While much more could be said in response to the claims analyzed in parts 1 and 2, I believe this column sufficiently neutralizes them all. My hope after writing this is that pro-choice readers will reevaluate their views and the support used for them, and that those on the fence will begin to take more seriously the pro-life position. In the end, more charitable engagement and good faith dialogue will lead to better understanding on all sides, and that sounds like a win for everyone in Wyoming.

Author goes to school for a philosophy degree and uses it to promote christian nationalism.
I see men are still getting a pass here and it’s all on the women. So the people getting a pass are going to tell the people who have to take full responsibility what to do. Abortions rates are same now as before Roe V Wade got overturned. Makes you wonder what the point was.
I am pro-choice. I have been since my late teens.
I am pro-choice for my college dorm mate that was raped on her way home from a late class. And in those days it was (and still is with campus police) she was asking for it walking alone at night. When she found out she was pregnant before Roe, she tried boiling water douches, jumping off the top bunk bed, etc. Her life ended when she went home and killed herself.

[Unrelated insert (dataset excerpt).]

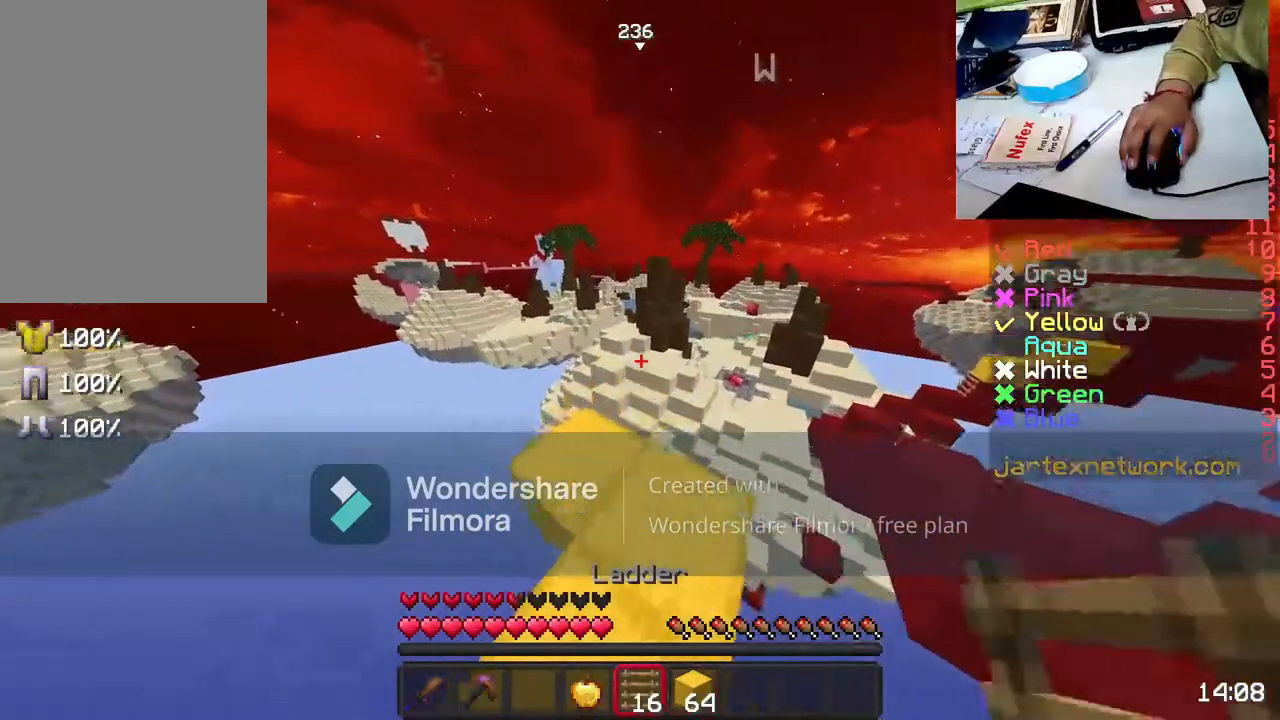
{"keys": ["space", "w"], "mouse": [], "events": [[150, "w", "down"], [450, "space", "down"]]}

I am pro-choice for my high school friend who was drugged and beaten and on vacation. Again – she tried all the word of mouth tried and true ways to end her pregnancy. She died after the hanger perforated her uterus.

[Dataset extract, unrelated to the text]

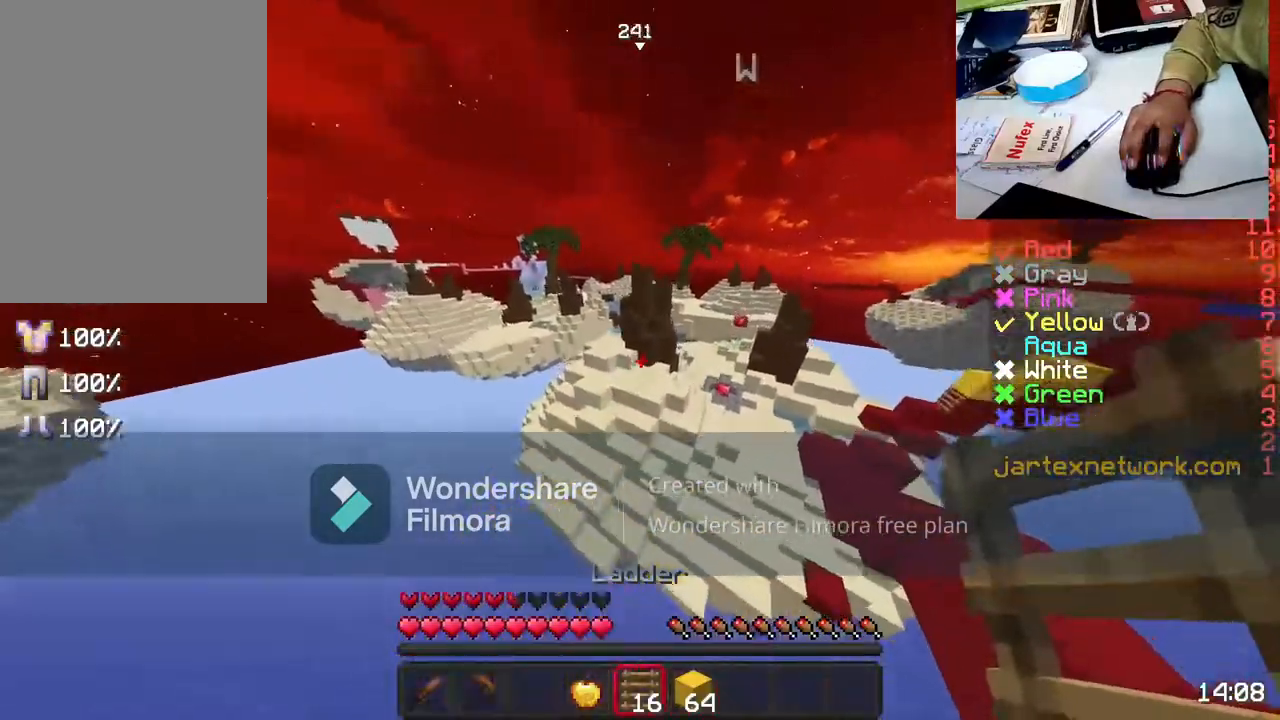
{"keys": ["w"], "mouse": [], "events": [[100, "space", "up"]]}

I am pro-choice for the 11 year old that I picked up to take to a safe house after she told her mother her paternal grandfather had been molesting her – ending in pregnancy. I don’t know the outcome – the mother took her out of state.
I am pro-choice for my mother that had to have 3 doctors certify that another pregnancy would endanger her physical and emotional well-being. This was to have her tubes tied. Of course – my father had to agree.

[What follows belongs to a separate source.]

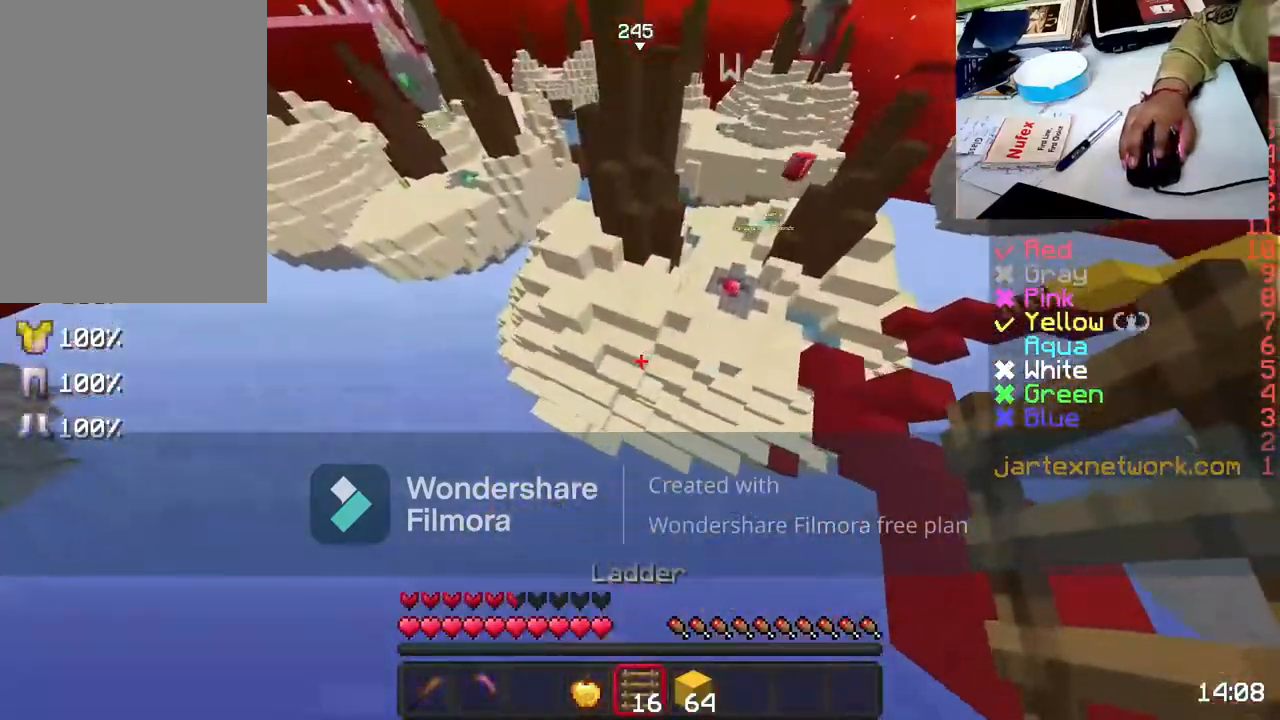
{"keys": ["space", "w"], "mouse": [], "events": [[150, "space", "down"], [350, "mouse_right", "down"], [400, "mouse_right", "up"]]}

I am pro-choice for a friend that had an ectopic pregnancy.
I have sat up all night at a clinic when Operation Rescue came to town. I have done escorts for women from their cars into clinics. I have been called a murderer. I have been told Jesus does not love me. I have had guns pointed at me. I have been followed home from those same clinics by those that are anti-choice that they threw rocks at my house.
Women with means will still have ways to take care of their bodies. They always have. You know – the D&C by a friendly doctor. Or go visit an aunt for the weekend where a procedure would take place in a sterile environment. Some of the other escorts I worked with had done that pre-Roe.
Isn’t the “Pill” an abortifacient? It prevents the implantation of a fertilized egg. Is making that illegal next?
Where do you stand on protecting the Right to Choose?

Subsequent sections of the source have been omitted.